No ano passado, entre janeiro e dezembro, a PM afirma ter feito 158 mil testes de bafômetro na cidade e prendido 842 motoristas flagrados cometendo crime de trânsito (quando o nível de álcool no sangue superou 6 decigramas). Ou seja: para cada mil testes feitos, cinco motoristas foram presos.

Já neste ano, levando em conta apenas os meses entre janeiro e setembro, foram 138 mil testes, com 1.166 motoristas acima dos níveis máximos tolerados. Traduzindo: oito bêbados para cada mil testes feitos.

Por outro lado, está em queda o número de motoristas que bebem moderadamente (mas ainda assim acima do tolerado pela lei seca) e dirigem. O total de flagrantes de infrações de trânsito (quando o nível de álcool é menor do que 6 decigramas) está em queda. No ano passado, foram 27 autuações para cada mil testes. Em 2011, até agora, são 23 ocorrências em cada mil.
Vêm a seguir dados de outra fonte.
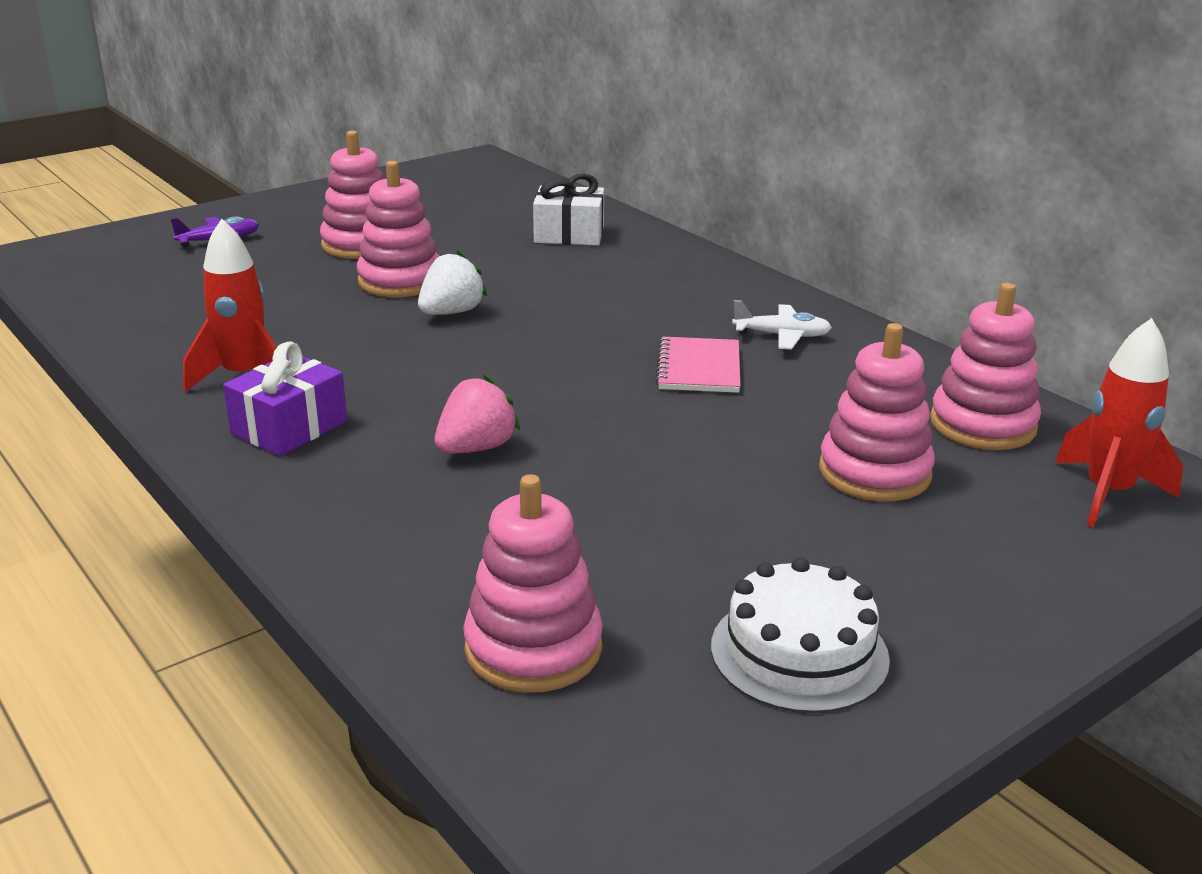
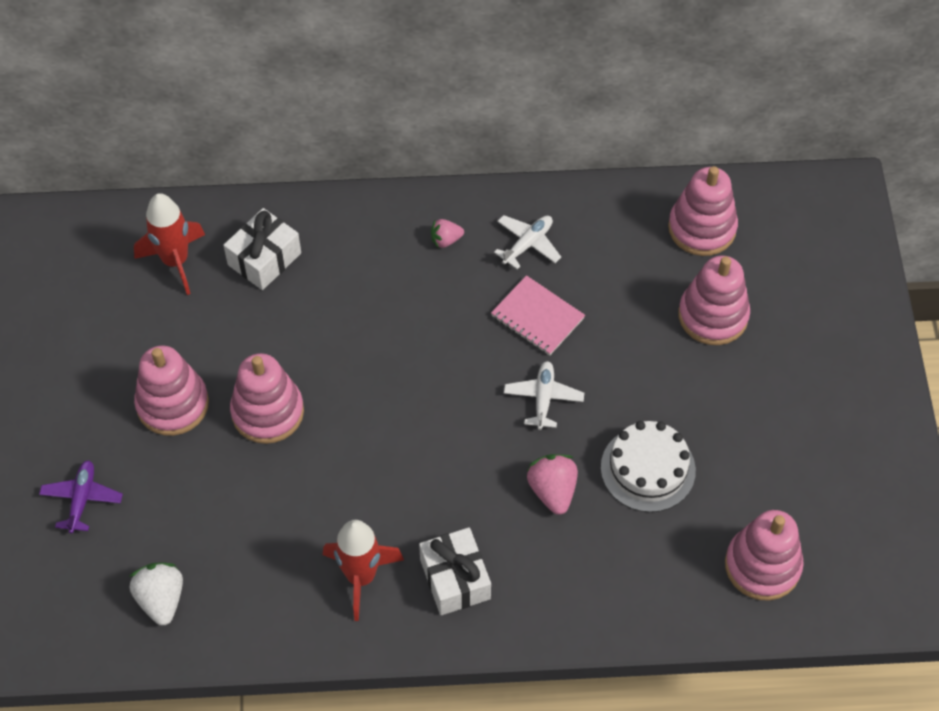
camera: 55 degrees left, 30 degrees up
(289, 427) = (455, 579): purple gift -> white gift
(451, 312) = (349, 408): white strawberry -> white strawberry (161, 599)
(597, 404) = (543, 398): none -> white plane
(717, 297) = (446, 240): none -> pink strawberry
(799, 652) = (835, 458): white cake -> white cake (648, 469)
(1108, 494) = (801, 231): red rocket -> red rocket (175, 261)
Justificativa. Especialistas em segurança do trânsito são receosos ao afirmar que as pessoas estão bebendo mais. Para eles, a Polícia Militar está focando suas ações em locais onde as chances de encontrar bêbados é maior. Mas a PM diz que tem atuado com as mesmas técnicas que utiliza desde 2008, quando a lei seca entrou em vigor.

"Ela deve ter mapeado os locais com mais ocorrências e focado suas ações por lá. Com isso, há mais chances de flagrar motoristas bêbados. E os números ficam indicando crescimento dos casos", diz o coronel reformado da PM e consultor de segurança José Vicente da Silva.

Já o médico Mauro Augusto Ribeiro, presidente da Associação Brasileira de Medicina do Trânsito (Abramet), diz que os policiais podem estar fazendo abordagens direcionadas - quando o PM opta por fazer o teste em motoristas que já apresentam sinais de embriaguez. "Eles (os PMs) podem fazer dois tipos de abordagem. A direcionada ou a aleatória, quando vão parando um carro a cada quatro ou cinco que passam pelo bloqueio. A direcionada tem mais chances de flagrar quem bebeu além da conta. Mas a aleatória é mais eficiente no sentido da educação do trânsito. Se você bebeu e vai passar pelo bloqueio e o policial para o carro da sua frente, você vai ver que quase foi pego e vai pensar um pouco mais antes de beber e dirigir", explica.

In loco. A reportagem acompanhou uma blitz ocorrida na noite da última quinta-feira na zona oeste da cidade. E notou que nenhuma das explicações justifica, solitariamente, o crescimento dos números.

O capitão Paulo Oliveira, do Comando de Policiamento de Trânsito (CPTran), diz que a PM não fez mudanças. Nem nos locais onde são feitas as blitze nem na forma de parar os veículos. "Nós não sabemos por que estão sendo feitos mais flagrantes. Mas eles estão crescendo, sim." Em média, no ano passado, eram 13 mil testes feitos por mês. Neste ano, a média está em 15 mil.

Em junho deste ano, reportagem publicada pelo Estado mostrou que as blitze haviam sumido das ruas da capital paulista. Ao percorrer 20 vias dos bairros mais boêmios, nenhuma blitz foi avistada. Na época, a PM negou a redução da fiscalização, mas prometeu intensificar as ações. Na última semana, outra promessa: as blitze vão durar, agora, até as 6 horas (anteriormente, eram encerradas por volta das 4 horas).

Nas últimas três semanas, motoristas de São Paulo provocaram ao menos 16 acidentes graves após as 4 horas e apresentavam sinais de embriaguez. Oito dessas batidas aconteceram durante o feriado, entre os dias 12 e 13. Segundo o capitão Sérgio Marques, porta-voz da Polícia Militar, por enquanto as blitze até as 6 horas serão feitas somente às sextas e aos sábados. Mas a corporação estuda a possibilidade de as ações acontecerem também às quintas-feiras.